Exercise directions - Select, from the data, each line where "PowerShell" occurs.

Raw data -
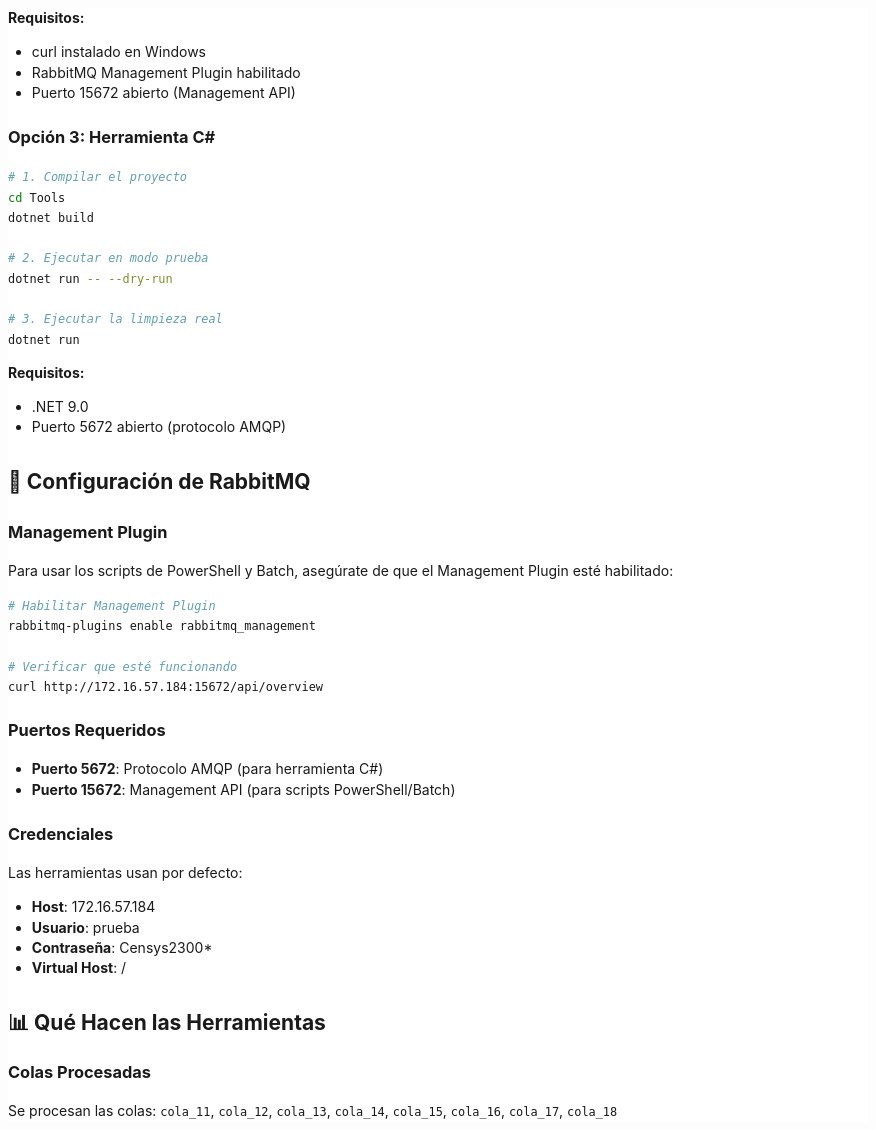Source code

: **Requisitos:**
- curl instalado en Windows
- RabbitMQ Management Plugin habilitado
- Puerto 15672 abierto (Management API)

### Opción 3: Herramienta C#

```bash
# 1. Compilar el proyecto
cd Tools
dotnet build

# 2. Ejecutar en modo prueba
dotnet run -- --dry-run

# 3. Ejecutar la limpieza real
dotnet run
```

**Requisitos:**
- .NET 9.0
- Puerto 5672 abierto (protocolo AMQP)

## 🔧 Configuración de RabbitMQ

### Management Plugin

Para usar los scripts de PowerShell y Batch, asegúrate de que el Management Plugin esté habilitado:

```bash
# Habilitar Management Plugin
rabbitmq-plugins enable rabbitmq_management

# Verificar que esté funcionando
curl http://172.16.57.184:15672/api/overview
```

### Puertos Requeridos

- **Puerto 5672**: Protocolo AMQP (para herramienta C#)
- **Puerto 15672**: Management API (para scripts PowerShell/Batch)

### Credenciales

Las herramientas usan por defecto:
- **Host**: 172.16.57.184
- **Usuario**: prueba
- **Contraseña**: Censys2300*
- **Virtual Host**: /

## 📊 Qué Hacen las Herramientas

### Colas Procesadas
Se procesan las colas: `cola_11`, `cola_12`, `cola_13`, `cola_14`, `cola_15`, `cola_16`, `cola_17`, `cola_18`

Reply to the exercise -
Para usar los scripts de PowerShell y Batch, asegúrate de que el Management Plugin esté habilitado:
- **Puerto 15672**: Management API (para scripts PowerShell/Batch)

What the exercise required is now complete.